PREPA, AAFAF, creditor group oppose use of a debt mediator


By The Star Staff


The Puerto Rico Electric Power Authority (PREPA), the Fiscal Agency and Financial Advisory Authority (AAFAF by its Spanish initials) and the Unsecured Creditors Committee objected on Monday to a request for a mediator to renegotiate PREPA’s $10 billion debt and one that would impose deadlines on resolving the utility’s bankruptcy.


AAFAF and PREPA said they are committed to working with the Financial Oversight and Management Board to achieve a sustainable restructuring of Puerto Rico’s debt. But PREPA, its creditors, and the people of Puerto Rico will not benefit from the artificial deadlines urged by the Ad Hoc Group of PREPA bondholders, they said.


“The RSA [restructuring support agreement] as written requires legislation to implement the restructured bonds’ securitization structure. … AAFAF and PREPA agree with the oversight board and the Ad Hoc Group that mediation can play an important role in bringing PREPA’s Title III case to an appropriate conclusion,” the entities said. “However, AAFAF and PREPA do not agree with the Ad Hoc Group’s request that mediation occur solely with the oversight board and solely on limited ‘mechanics’ of RSA implementation.”


“AAFAF and PREPA are indispensable parties to any negotiation with the bondholders and other parties in interest in these cases,” they said. “AAFAF and PREPA have been party to all of the material negotiations and litigations in PREPA’s Title III case — AAFAF and PREPA are both parties to the RSA and the motions before the Court associated therewith. AAFAF and PREPA agree with the oversight board that mediation should not only include bondholders, but should also include all significant parties in interest in this Title III case.”


AAFAF and PREPA said they do not object to former Judge Barbara Houser serving as mediator; however if PREPA’s complex restructuring is mediated by a non-judicial mediator, maximally productive negotiations may require appointment of a mediator with experience in the utility sector, they said.


Finally, they said the Ad Hoc Group’s mandatory deadlines for a plan of adjustment are unrealistic and counterproductive.
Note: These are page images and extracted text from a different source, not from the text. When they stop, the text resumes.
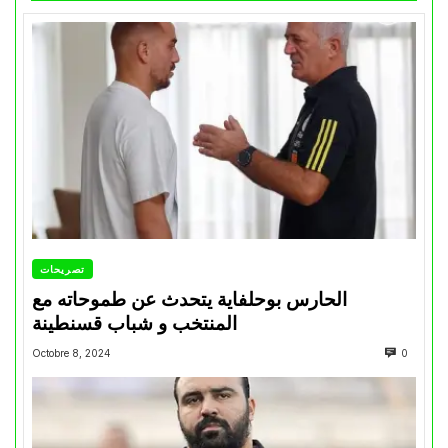
تصريحات
الحارس بوحلفاية يتحدث عن طموحاته مع
المنتخب و شباب قسنطينة
Octobre 8, 2024
0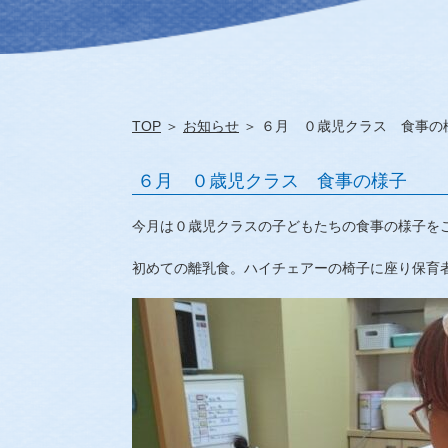
TOP
＞
お知らせ
＞ ６月 ０歳児クラス 食事の
６月 ０歳児クラス 食事の様子
今月は０歳児クラスの子どもたちの食事の様子を
初めての離乳食。ハイチェアーの椅子に座り保育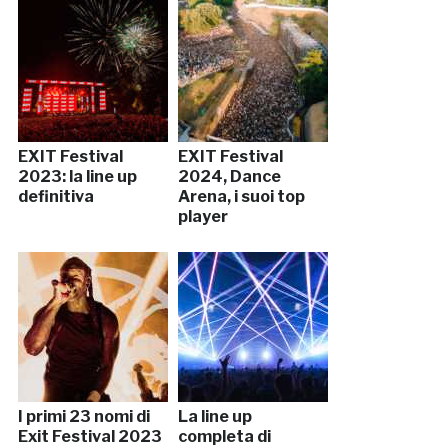
EXIT Festival
EXIT Festival
2023: la line up
2024, Dance
definitiva
Arena, i suoi top
player
I primi 23 nomi di
La line up
Exit Festival 2023
completa di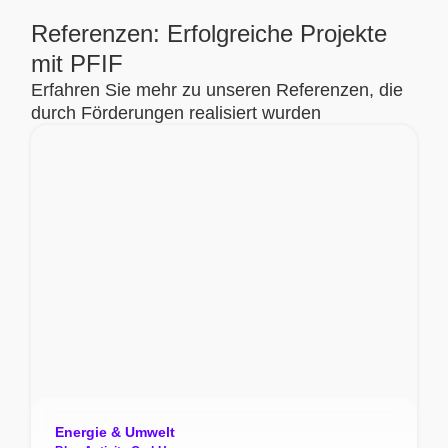
Referenzen: Erfolgreiche Projekte
mit PFIF
Erfahren Sie mehr zu unseren Referenzen, die
durch Förderungen realisiert wurden
Energie & Umwelt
The group wants an April deadline for a plan of adjustment.


The Unsecured Creditors Committee said it has long known and has been asserting in its filings with the court for nearly two years that despite the oversight board’s repeated assertions that it remains committed to the settlement in the RSA it entered into with PREPA bondholders in May 2019, no actionable settlement agreement exists any longer — and apparently has not for some time.
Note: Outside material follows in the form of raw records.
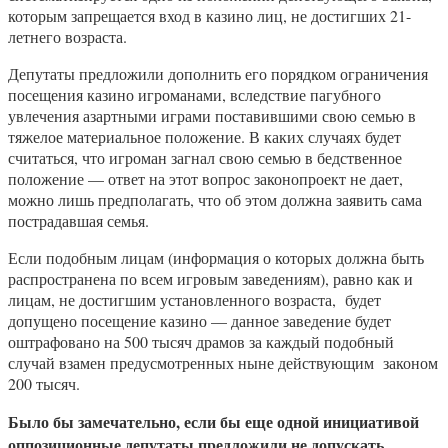
которым запрещается вход в казино лиц, не достигших 21-
летнего возраста.
Депутаты предложили дополнить его порядком ограничения
посещения казино игроманами, вследствие пагубного
увлечения азартными играми поставившими свою семью в
тяжелое материальное положение. В каких случаях будет
считаться, что игроман загнал свою семью в бедственное
положение — ответ на этот вопрос законопроект не дает,
можно лишь предполагать, что об этом должна заявить сама
пострадавшая семья.
Если подобным лицам (информация о которых должна быть
распространена по всем игровым заведениям), равно как и
лицам, не достигшим установленного возраста, будет
допущено посещение казино — данное заведение будет
оштрафовано на 500 тысяч драмов за каждый подобный
случай взамен предусмотренных ныне действующим законом
200 тысяч.
Было бы замечательно, если бы еще одной инициативой
оппозиционные депутаты предложили не допускать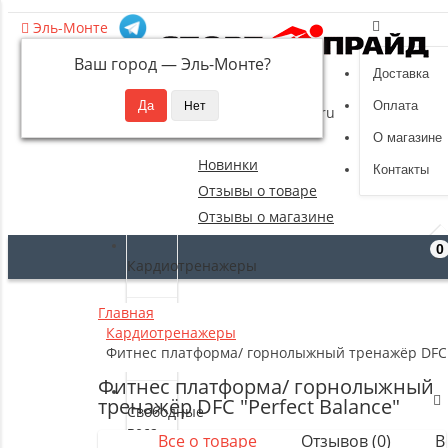
Эль-Монте
Ваш город —
Эль-Монте
?
Доставка
8 (495) 532-94-39
Оплата
sportpride@yandex.ru
О магазине
Новинки
Контакты
Отзывы о товаре
Отзывы о магазине
0
Кардиотренажеры
Главная
Силовые
Кардиотренажеры
тренажеры
Фитнес платформа/ горнолыжный тренажёр DFC "
Фитнес платформа/ горнолыжный
тренажёр DFC "Perfect Balance"
Свободные
веса
Все о товаре
Отзывов (0)
В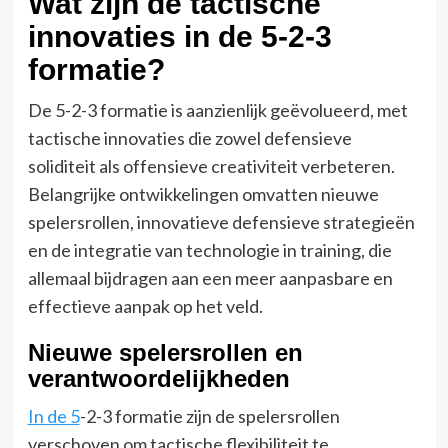
Wat zijn de tactische
innovaties in de 5-2-3
formatie?
De 5-2-3 formatie is aanzienlijk geëvolueerd, met
tactische innovaties die zowel defensieve
soliditeit als offensieve creativiteit verbeteren.
Belangrijke ontwikkelingen omvatten nieuwe
spelersrollen, innovatieve defensieve strategieën
en de integratie van technologie in training, die
allemaal bijdragen aan een meer aanpasbare en
effectieve aanpak op het veld.
Nieuwe spelersrollen en
verantwoordelijkheden
In de 5
-2-3 formatie zijn de spelersrollen
verschoven om tactische flexibiliteit te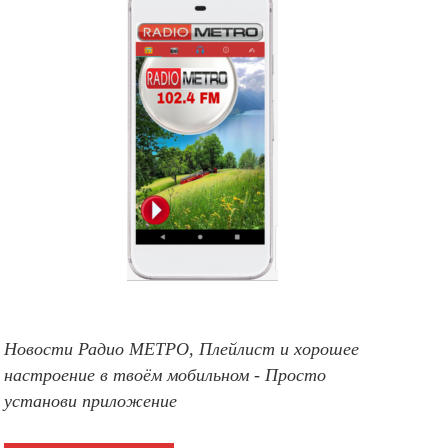
Новости Радио МЕТРО, Плейлист и хорошее
настроение в твоём мобильном - Просто
установи приложение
“If an agreement did exist, the PREPA bondholders would not have filed the Motion asking the Court, apparently against the Oversight Board’s wishes, to appoint a mediator to facilitate a resolution of the outstanding disagreements between the Oversight Board and the PREPA bondholders and regardless of the outcome of that mediation, impose binding deadlines on the Oversight Board to file and prosecute a plan of adjustment for PREPA,” the committee said.


“As the Committee has argued previously, because no actionable settlement exists, it is inappropriate for the Oversight Board to let the 9019 Motion, which seeks approval of such nonexistent settlement, languish on the docket for the sole purpose of ‘occupying the field’ and preventing the Committee — and any other party in interest — from objecting to the PREPA bondholders’ claims,” the committee said.


To be clear, the committee said, it is not opposed to mediation to try to reach a global resolution with all parties in interest, including the committee, regarding a PREPA plan of adjustment.


“No global resolution will occur, however, if the PREPA bondholders and the Oversight Board are allowed to negotiate a deal among themselves first and then attempt to involve the Committee and other parties later,” the group said. “This approach has not succeeded in the past in these cases — including when the Oversight Board mediated unilaterally with the HTA [Highways and Transportation Authority] bondholders in the HTA case, relegating the Committee to the sidelines until after the Oversight Board reached a deal with the HTA bondholders — and will inevitably fail again here. Any mediation process must involve all of PREPA’s key stakeholders, including most notably the Committee.”